Top of Data
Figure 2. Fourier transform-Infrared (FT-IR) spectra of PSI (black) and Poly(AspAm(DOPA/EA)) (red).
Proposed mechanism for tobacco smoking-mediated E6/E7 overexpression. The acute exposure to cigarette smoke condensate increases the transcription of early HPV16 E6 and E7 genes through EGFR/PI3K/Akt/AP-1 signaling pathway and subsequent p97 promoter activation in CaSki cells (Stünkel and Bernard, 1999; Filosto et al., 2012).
Bottom of Data
Top of Data
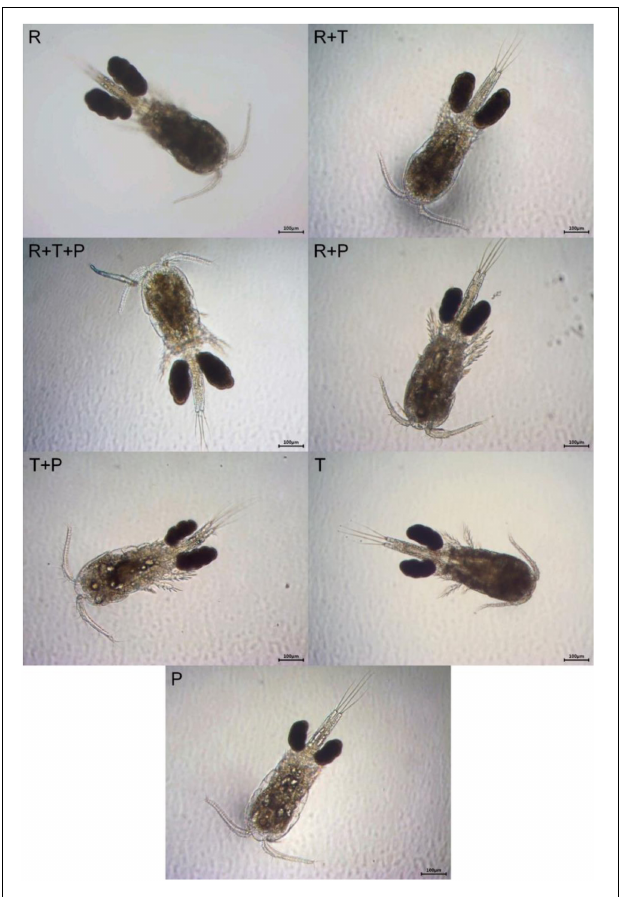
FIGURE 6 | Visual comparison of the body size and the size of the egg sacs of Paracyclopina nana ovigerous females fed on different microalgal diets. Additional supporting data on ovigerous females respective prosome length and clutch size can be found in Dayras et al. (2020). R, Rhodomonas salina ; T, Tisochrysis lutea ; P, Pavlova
Bottom of Data
Top of Data
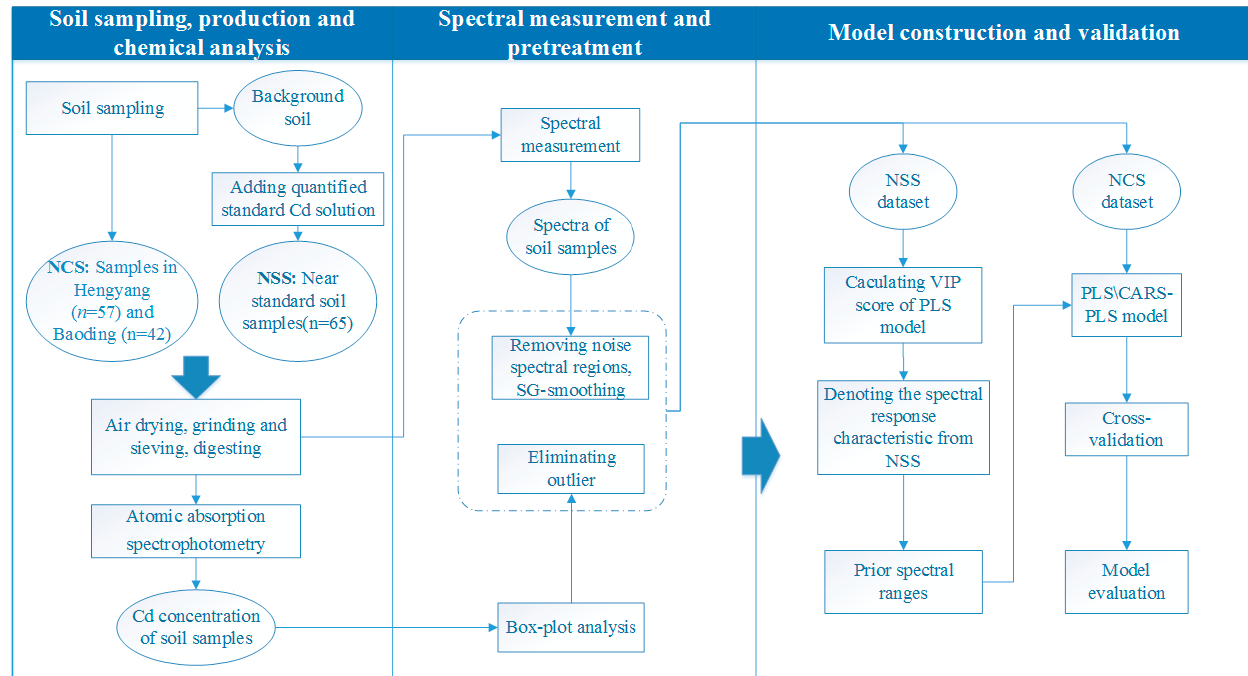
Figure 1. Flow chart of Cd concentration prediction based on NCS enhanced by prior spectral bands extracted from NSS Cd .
Bottom of Data
Your objective | Copy out precisely the lines from the line with "Figure 2. Fourier" to the line with "Proposed mechanism for" in the material above, including those two lines and omitting all the rest.

Task result |
Figure 2. Fourier transform-Infrared (FT-IR) spectra of PSI (black) and Poly(AspAm(DOPA/EA)) (red).
Proposed mechanism for tobacco smoking-mediated E6/E7 overexpression. The acute exposure to cigarette smoke condensate increases the transcription of early HPV16 E6 and E7 genes through EGFR/PI3K/Akt/AP-1 signaling pathway and subsequent p97 promoter activation in CaSki cells (Stünkel and Bernard, 1999; Filosto et al., 2012).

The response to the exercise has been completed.